THE MBTA ON THURSDAY CANCELED THE CONTRACTS of the four major firms working on the Green Line extension and announced it was also going to shake up its own internal project management team.
The decision was made after the MassDOT board and the T’s Fiscal Management and Control Board went into executive session on Wednesday to discuss “litigation strategies” in connection with the project. The two boards appear to be severing ties with the contractors, employees, and contracting approach that produced a project that ballooned in cost from $2 billion to $3 billion and in the process became the most expensive project of its kind in the country.

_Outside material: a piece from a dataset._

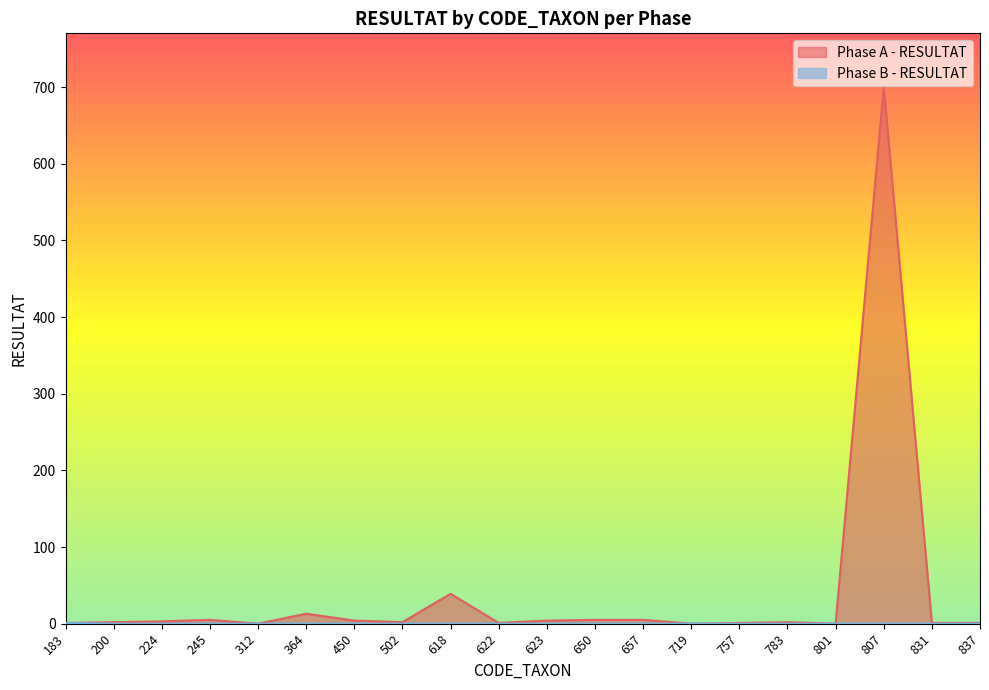

At 364, list the series in order from largest to smallest.

Phase A - RESULTAT, Phase B - RESULTAT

On the Green Line extension, state law directed the T to use a new contracting approach called construction manager/general contractor, or CM/GC, which called for the hiring of a contractor, designer, and independent cost estimator to design the project and come up with a guaranteed maximum price. A consultant hired by the T told the boards on Wednesday that the process never yielded a guaranteed maximum price.
In a press release issued by the MBTA on Thursday, the transit agency said “the current CM/GC project delivery method has proven to be impracticable to complete a redesigned and affordable Green Line extension project. The current CM/GC contract and the statute that created this project delivery system combine to render the current process unworkable. Accordingly, the Fiscal Management Control Board needed to recommend the full break from CM/GC and the associated contracts for this project.”
The four major firms working on the project were the construction manager/general contractor, White-Skanska-Kiewit; the project manager/construction manager, HDR/Gilbane; the independent cost estimator, Stanton Constructability Services; and the final designer, AECOM/HNTB. The MBTA said Green Line construction work in progress by other firms will continue.